Comme vous le voyez, monsieur, j'ai perdu tout vestige de civilisation, ou, pour mieux dire, je suis véritablement un natif de l'île.»

– Vous oubliez de me dire, capitaine, pour quel port vous êtes destiné.

– Votre remarque est fort juste, monsieur, et je ne connais aucune raison qui puisse m'empêcher de vous le dire. Depuis deux ou trois ans, plusieurs vaisseaux appartenant aux Espagnols et aux Hollandais ont touché à notre île, et, non contents de ravager, de piller nos côtes, ils ont saisi, pour en faire des esclaves, plusieurs peuples sans défense.

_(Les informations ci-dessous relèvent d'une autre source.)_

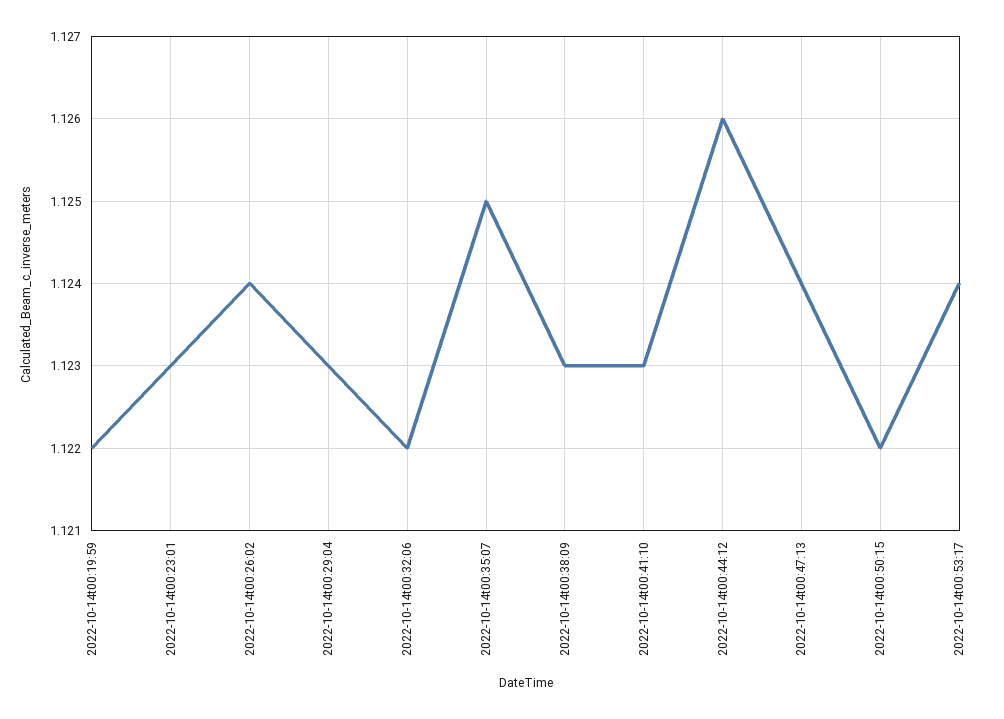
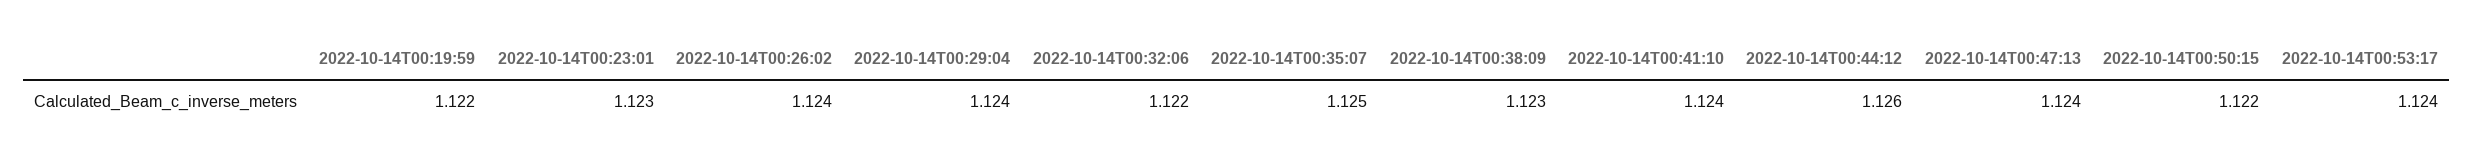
2022-10-14t00:29:04: 1.123 -> 1.124
2022-10-14t00:41:10: 1.123 -> 1.124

Ces vaisseaux sont venus des îles Philippines. Je vais donc, monsieur, solliciter l'assistance du gouvernement anglais, acheter des armes et des munitions pour soutenir l'assaut s'ils reviennent.

– Mon cher capitaine, l'achat des armes et des munitions est très-utile, mais la pensée et le fait d'adresser à la Compagnie une pétition pour lui demander un secours personnel sont choses absurdes et infaisables. Qu'avez-vous fait pour intéresser la Compagnie au sort de ces peuplades? ou plutôt que pouvez-vous lui donner? L'intérêt seul guide ses démarches, et, dans celui de l'humanité, elle ne fera absolument rien.

– Je puis enrichir la Compagnie, monsieur; je connais un banc de perles d'une incommensurable valeur, et nulle personne au monde, excepté moi, ne sait dans quel coin de la mer gît ce trésor.

– Taisez-vous! m'écriai-je en posant ma main sur les lèvres du capitaine, ne parlez de ce secret à personne, si vous ne voulez pas perdre votre île, et la perdre à tout jamais. Écoutez le bon conseil d'un ami, d'un frère, d'un compatriote. Ramassez vos perles en cachette, échangez-les pour des armes, ou, si ce mode de commerce ne vous sourit pas, laissez ces grains précieux où ils se trouvent.

Je ne sais si le brave Anglais a gardé le silence, mais je sais bien que je n'ai pas trahi son admirable confiance.

– Cependant, reprit le capitaine, il faut que j'aille à Calcutta; j'ai l'espoir d'y apprendre quelques nouvelles de ma famille, et je désire l'informer de mon sort, et lui faire savoir qu'en tout point il est parfaitement heureux. Je ne rentrerai jamais en Europe, non-seulement parce que j'ai des femmes et des enfants, mais parce que je suis si aimé de ce pauvre peuple, que mon départ serait le témoignage de la plus odieuse ingratitude; outre cela, il est impossible que je reparaisse dans ma patrie tatoué comme un sauvage, et tout à fait sauvage par mes goûts, mes mœurs, mes habitudes.

 

Ces signes, qui vous paraissent si étranges, monsieur, servent ici à me faire respecter, car ils montrent que je suis fils de roi. À Londres, ils seraient la risée du peuple, le bonheur des gamins, et je serais suivi et pourchassé, dans ma ville natale, comme une bête fauve échappée de sa cage.